C’è una strana distorsione in questi giorni tra l’immagine internazionale di Giorgia Meloni e come viene percepita a casa sua. All’estero la premier è diventata un modello: il Financial Times l’ha di fatto incoronata leader più solida d’Europa, esempio di pragmatismo in un continente che sbandiera austerità e pratica il deficit, e che gli altri grandi azionisti dell’Unione dovrebbero seguire. A Roma, però, la musica cambia e introduce note dissonanti. Qui non è il Financial Times a parlare, ma Bankitalia, Istat e l’Ufficio parlamentare di bilancio: tre entità refrattarie alla retorica, le uniche che non si lasciano smuovere dai selfie di Palazzo Chigi. E il loro giudizio sulla manovra economica appena varata è una bocciatura senza appello: favorisce i ricchi o, per essere precisi, la parte ricca del ceto medio, e non riduce le disuguaglianze. È una legge di bilancio pensata non per redistribuire, ma per rassicurare. Tradotto in linguaggio politico: una manovra più da campagna elettorale che da economia reale.

Panetta, il governatore di Bankitalia a suo tempo caldeggiato da Palazzo Chigi

Così nasce un corto circuito interessante: la Meloni che il più autorevole dei giornali economici descrive come regina d’Europa viene rimessa in riga da chi, in Italia, i conti li fa per mestiere. E in un Paese dove le manovre si scrivono più col rosario che con la calcolatrice, il fatto che a dubitare siano proprio i custodi dei numeri – in primis Fabio Panetta, il governatore di Bankitalia a suo tempo caldeggiato da Palazzo Chigi – è una piccola rivoluzione copernicana.

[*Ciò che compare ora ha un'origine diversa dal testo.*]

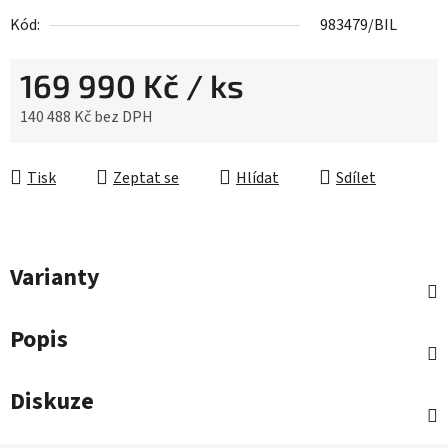
Kód:
983479/BIL
169 990 Kč
/ ks
140 488 Kč bez DPH
Měrná cena:
Tisk
Zeptat se
Hlídat
Sdílet
Varianty
Popis
Diskuze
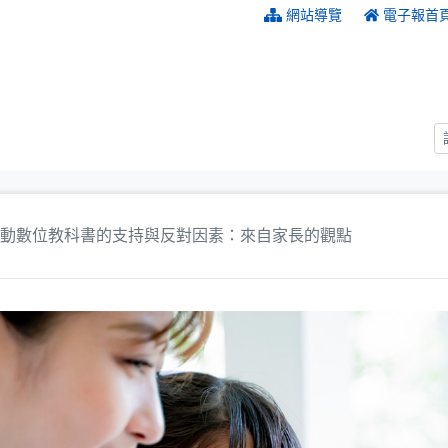
:::
網站導覽
電子報首
動數位教科書的支持與反對因素：來自家長的觀點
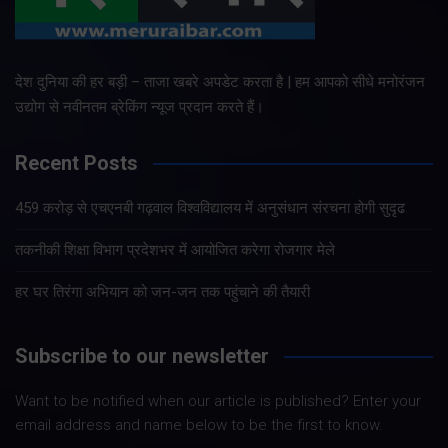
देश दुनिया की हर बड़ी – ताजा खबरे अपडेट करता है | हम आपको सीधे मनोरंजन
उद्योग से नवीनतम ब्रेकिंग न्यूज प्रदान करते हैं।
Recent Posts
459 करोड़ से एचएनबी गढ़वाल विश्वविद्यालय में अनुसंधान संरचना होगी सुदृढ
तकनीकी शिक्षा विभाग प्रदेशभर में आयोजित करेगा रोजगार मेले
हर घर तिरंगा अभियान को जन-जन तक पहुंचाने की तैयारी
Subscribe to our newsletter
Want to be notified when our article is published? Enter your
email address and name below to be the first to know.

Il cortocircuito su Meloni, un modello per l’estero ma bocciata in casa sulla manovra
Fabio Panetta, n.1 di Bankitalia (foto Imagoeconomica).

Il Giubileo fiscale, un condono travestito da gesto di equità

Nel mirino, oltre al taglio dell’Irpef, c’è la solita rottamazione delle cartelle: un condono travestito da gesto di equità. Ogni governo, quando la cassa piange, apre una porta santa per gli evasori. È il Giubileo fiscale, il rito più longevo della politica italiana: perdona e incassa. Si chiama rottamazione, ma è sempre la stessa carezza della clemenza all’elettorato, quello che ha più paura del commercialista che del governo.

Si chiamano misure per la crescita, ma somigliano a cerotti sulla stagnazione

Dietro le critiche dei santuari economici non c’è solo un dissenso contabile, ma un sospetto più profondo: che la manovra non abbia un disegno, né un’anima. Che si limiti a distribuire bonus e sconti come coriandoli, sperando che l’effetto ottico somigli a una visione strategica. Si chiamano misure per la crescita, ma somigliano a cerotti sulla stagnazione. È la vecchia arte italiana di chiamare riforma ciò che evita di cambiare, e di confondere il movimento con il progresso.

Il cortocircuito su Meloni, un modello per l’estero ma bocciata in casa sulla manovra
La premier Giorgia Meloni (foto Imagoeconomica).

Il paradosso di sempre: l’Italia piace quando sembra tedesca

Il fatto che fuori dai confini l’immagine di Meloni continui a riscuotere credito (l’Europa e l’alleato americano la vedono pragmatica, disciplinata, rassicurante) è il paradosso di sempre: l’Italia piace quando sembra tedesca, anche se, viste le condizioni in cui oggi versa Berlino, la metafora è obsoleta. Ma dietro il profumo di stabilità resta l’aroma acre della disuguaglianza, e la sensazione che la premier «modello di stabilità e disciplina per l’Unione europea» abbia costruito la sua solidità più sulla sabbia del consenso che sul cemento della crescita.